Content starts
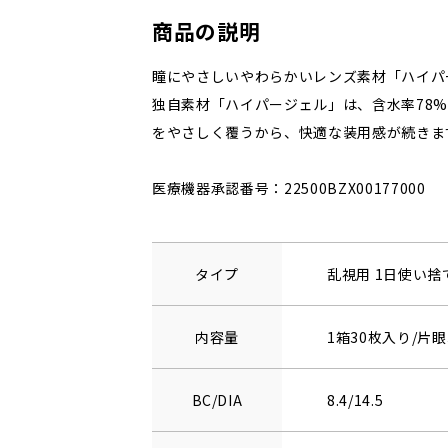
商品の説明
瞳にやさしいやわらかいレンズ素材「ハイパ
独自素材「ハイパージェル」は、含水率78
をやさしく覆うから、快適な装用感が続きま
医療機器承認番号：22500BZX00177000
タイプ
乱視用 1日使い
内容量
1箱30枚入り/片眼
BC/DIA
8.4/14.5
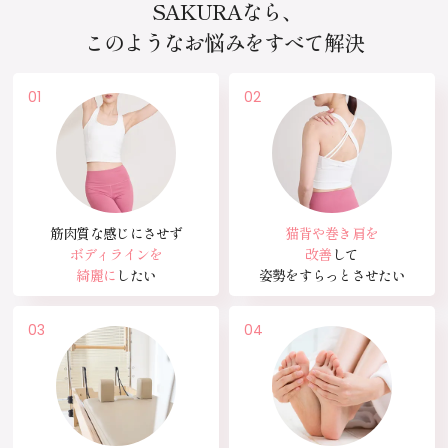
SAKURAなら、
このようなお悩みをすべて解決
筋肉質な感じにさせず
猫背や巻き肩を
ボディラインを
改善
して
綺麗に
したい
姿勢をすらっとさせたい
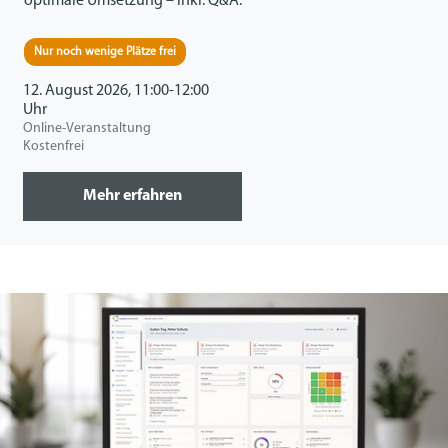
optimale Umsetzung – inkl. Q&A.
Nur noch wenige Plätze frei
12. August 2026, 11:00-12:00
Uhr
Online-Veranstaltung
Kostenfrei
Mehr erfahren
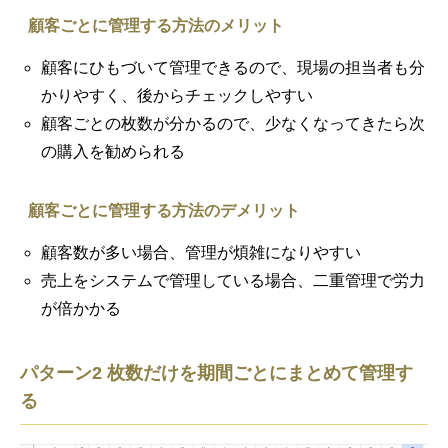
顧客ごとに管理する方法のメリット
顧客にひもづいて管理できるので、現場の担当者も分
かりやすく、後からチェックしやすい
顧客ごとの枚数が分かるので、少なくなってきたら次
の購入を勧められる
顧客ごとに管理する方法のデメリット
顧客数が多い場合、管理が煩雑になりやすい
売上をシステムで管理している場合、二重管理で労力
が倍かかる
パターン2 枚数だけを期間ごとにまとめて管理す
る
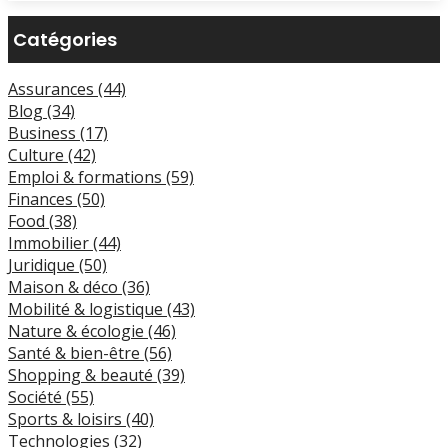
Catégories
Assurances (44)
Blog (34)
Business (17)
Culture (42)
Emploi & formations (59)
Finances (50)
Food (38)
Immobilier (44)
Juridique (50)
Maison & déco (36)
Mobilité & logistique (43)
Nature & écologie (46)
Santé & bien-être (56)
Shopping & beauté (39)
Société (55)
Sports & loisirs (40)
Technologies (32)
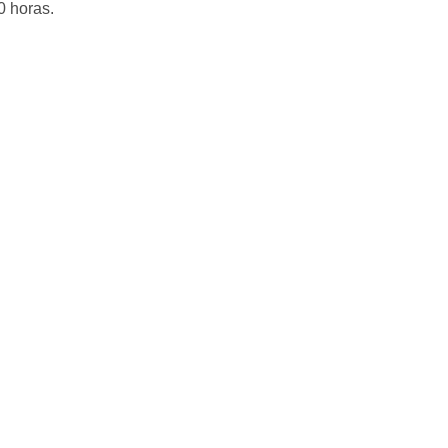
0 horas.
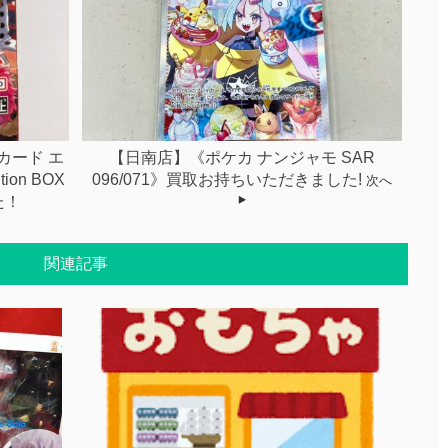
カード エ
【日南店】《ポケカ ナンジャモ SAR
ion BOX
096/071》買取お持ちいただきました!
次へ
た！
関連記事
Content ends
Arrange the stretch from the line containing "optimale Umsetzung – inkl. Q&A." through the last line as a Markdown table with the columns Row and Line, numbering each row. Leave out blank lines and the pictures.

| Row | Line |
|---|---|
| 1 | optimale Umsetzung – inkl. Q&A. |
| 2 | Nur noch wenige Plätze frei |
| 3 | 12. August 2026, 11:00-12:00 |
| 4 | Uhr |
| 5 | Online-Veranstaltung |
| 6 | Kostenfrei |
| 7 | Mehr erfahren |
| 8 | 顧客ごとに管理する方法のメリット |
| 9 | 顧客にひもづいて管理できるので、現場の担当者も分 |
| 10 | かりやすく、後からチェックしやすい |
| 11 | 顧客ごとの枚数が分かるので、少なくなってきたら次 |
| 12 | の購入を勧められる |
| 13 | 顧客ごとに管理する方法のデメリット |
| 14 | 顧客数が多い場合、管理が煩雑になりやすい |
| 15 | 売上をシステムで管理している場合、二重管理で労力 |
| 16 | が倍かかる |
| 17 | パターン2 枚数だけを期間ごとにまとめて管理す |
| 18 | る |
| 19 | Catégories |
| 20 | Assurances (44) |
| 21 | Blog (34) |
| 22 | Business (17) |
| 23 | Culture (42) |
| 24 | Emploi & formations (59) |
| 25 | Finances (50) |
| 26 | Food (38) |
| 27 | Immobilier (44) |
| 28 | Juridique (50) |
| 29 | Maison & déco (36) |
| 30 | Mobilité & logistique (43) |
| 31 | Nature & écologie (46) |
| 32 | Santé & bien-être (56) |
| 33 | Shopping & beauté (39) |
| 34 | Société (55) |
| 35 | Sports & loisirs (40) |
| 36 | Technologies (32) |
| 37 | 0 horas. |
| 38 | カード エ |
| 39 | 【日南店】《ポケカ ナンジャモ SAR |
| 40 | ion BOX |
| 41 | 096/071》買取お持ちいただきました! |
| 42 | 次へ |
| 43 | た！ |
| 44 | 関連記事 |